Pole – Stechmück (Version) [Mute/Bandcamp]
One of the original European glitch pioneers, mastering engineer Stefan Betke aka Pole has long been a master of electronically-degraded dub. 2022’s Tempus was another exercise in abstraction and minimalism, and in 2023 was given the remix treatment by… Sleaford Mods? Yes, “Stechmück” is sped up to suit Jason Williamson’s funny-but-serious raps, while Rrose reshapes the same track into minimal techno, and Nine Inch Nails member and modular synth devotee Alessandro Cortini stretched the title track into an ambient dirge. But Betke himself also versioned Stechmück, thickening the bass and emphasising those freaky klaxons.
Sunken Foal – Esmeralda [Front End Synthetics]
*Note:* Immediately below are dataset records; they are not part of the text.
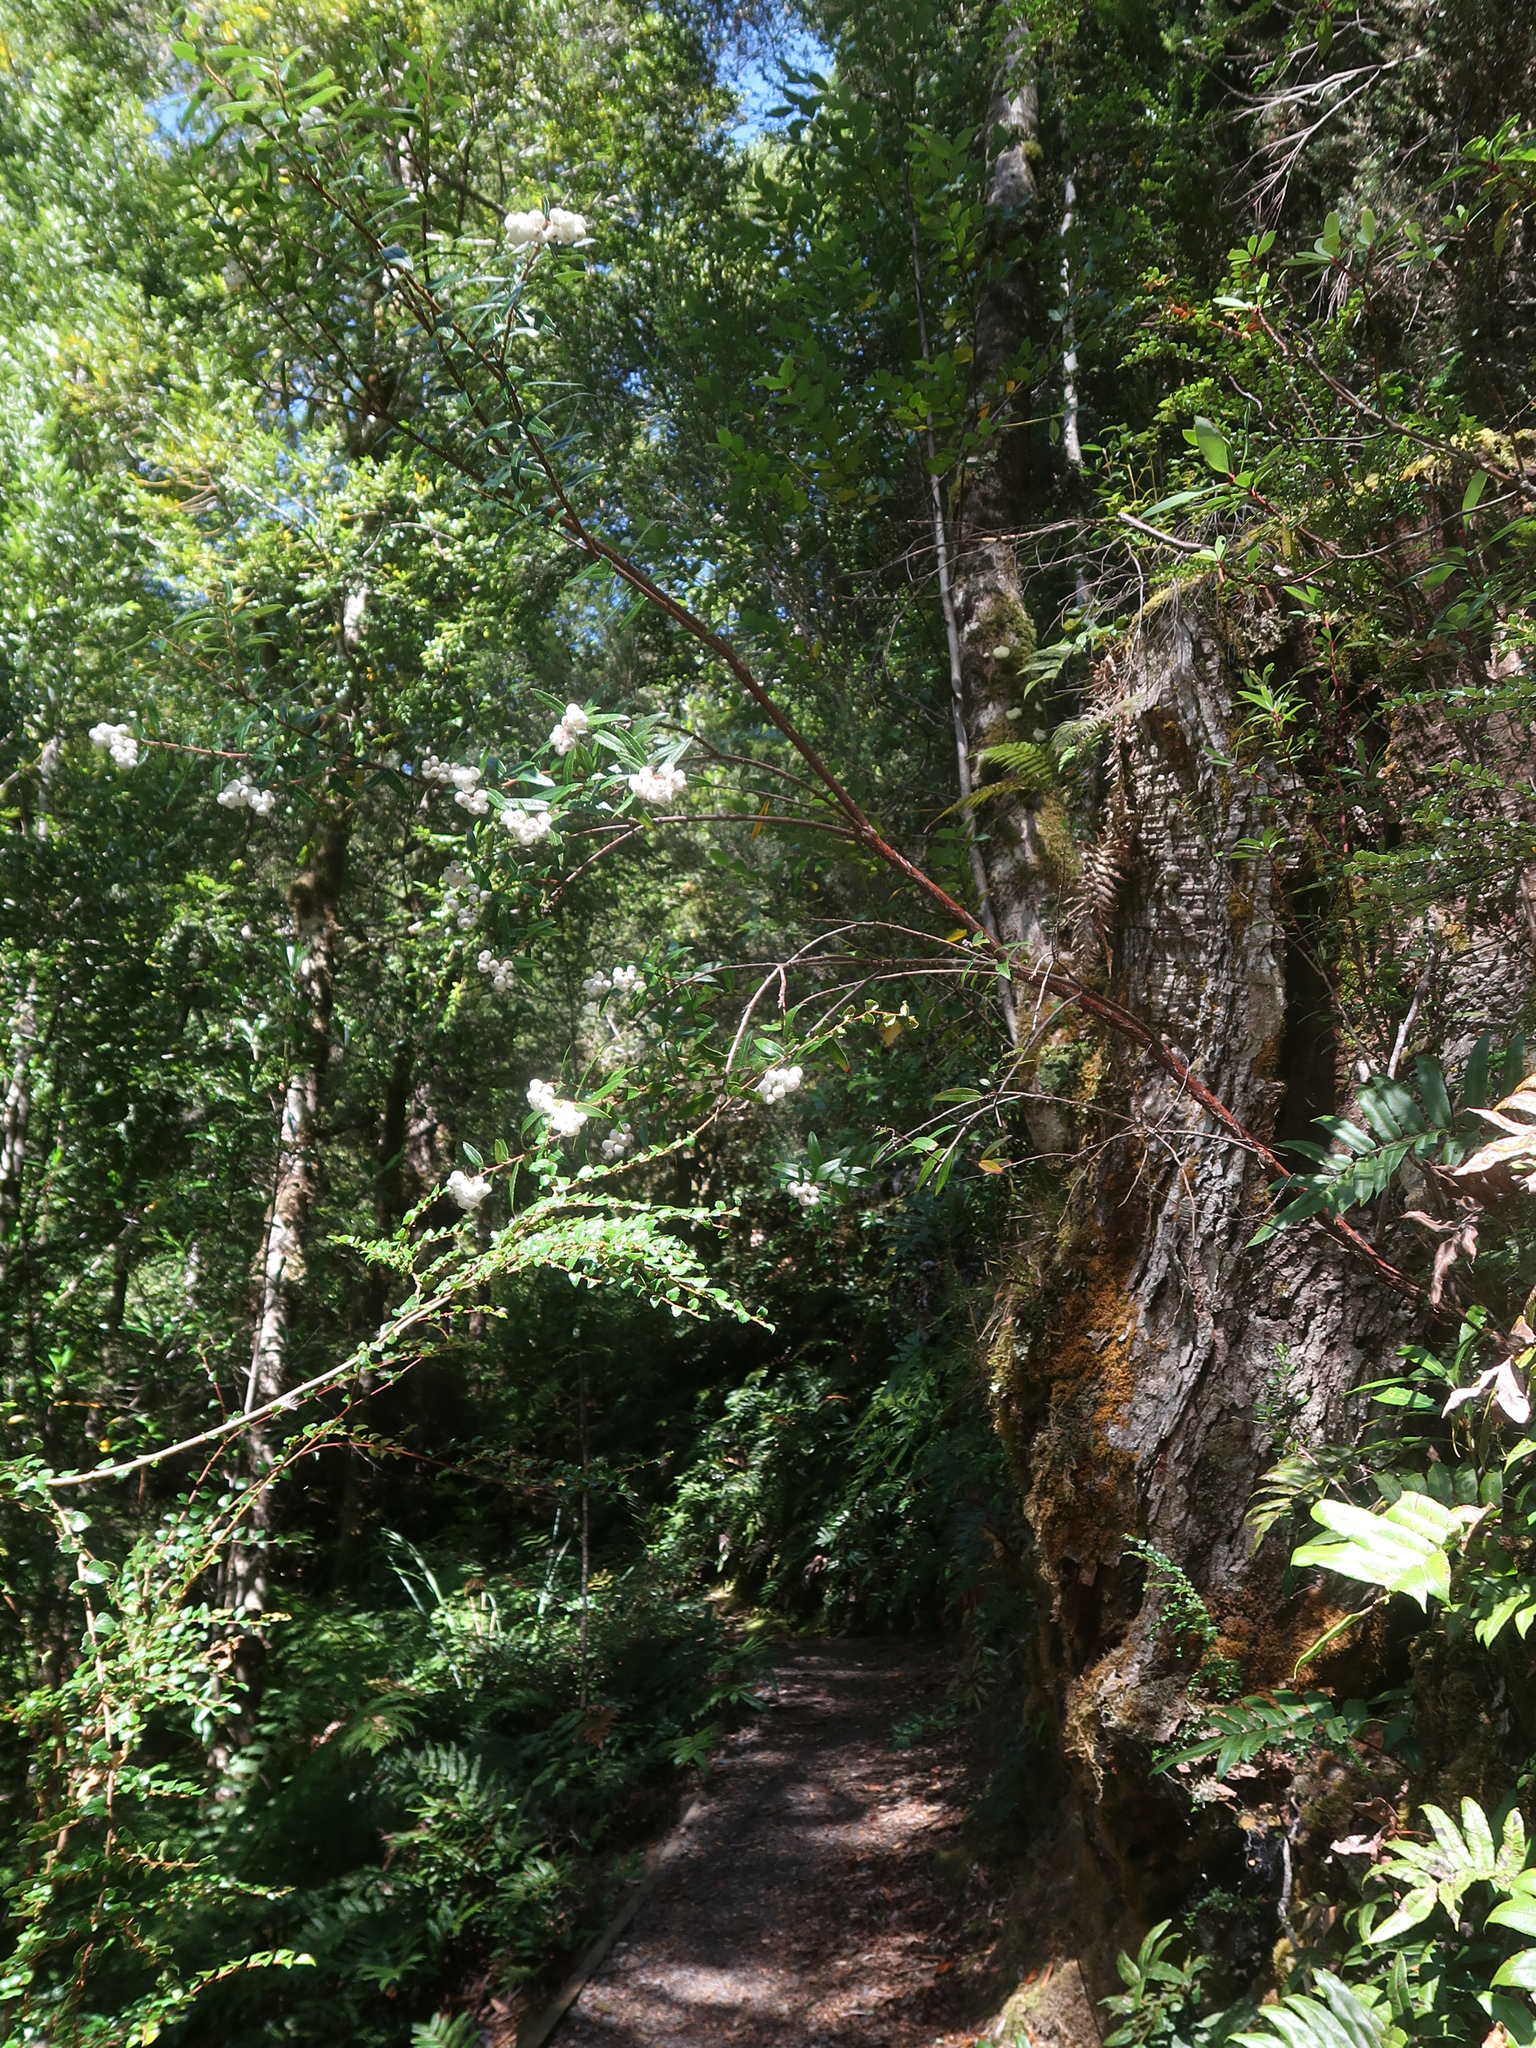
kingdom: Plantae
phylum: Tracheophyta
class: Magnoliopsida
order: Ericales
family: Ericaceae
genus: Gaultheria
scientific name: Gaultheria hispida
I realised recently that Dunk Murphy’s music has been with me since the very beginning of Utility Fog in 2003, as he was (and is) a member of Ambulance, the Dublin duo who were released on Planet µ as early as 2002. The first EP and album from Murphy as Sunken Foal were also released on Planet µ, but he and Ambulance had a connection to Dublin label Front End Synthetics since the late ’90s, and of late Murphy’s more ambient releases as Minced Oath as well as the some Sunken Foal have come out through that label. The Ambulance sound was IDM characterised by processed guitar sounds, granular fizz and occasional vocals. With Sunken Foal, Murphy introduced acoustic instruments from the start – the piano and acoustic guitar on Dutch Elm, along with the vocoder vocals, still tingle my spine. Murphy’s talent for unusual, emotive chord progressions and melodies – and acoustic piano too – are present and correct on Reveal in Finder, his ninth official full-length. Never not blissful.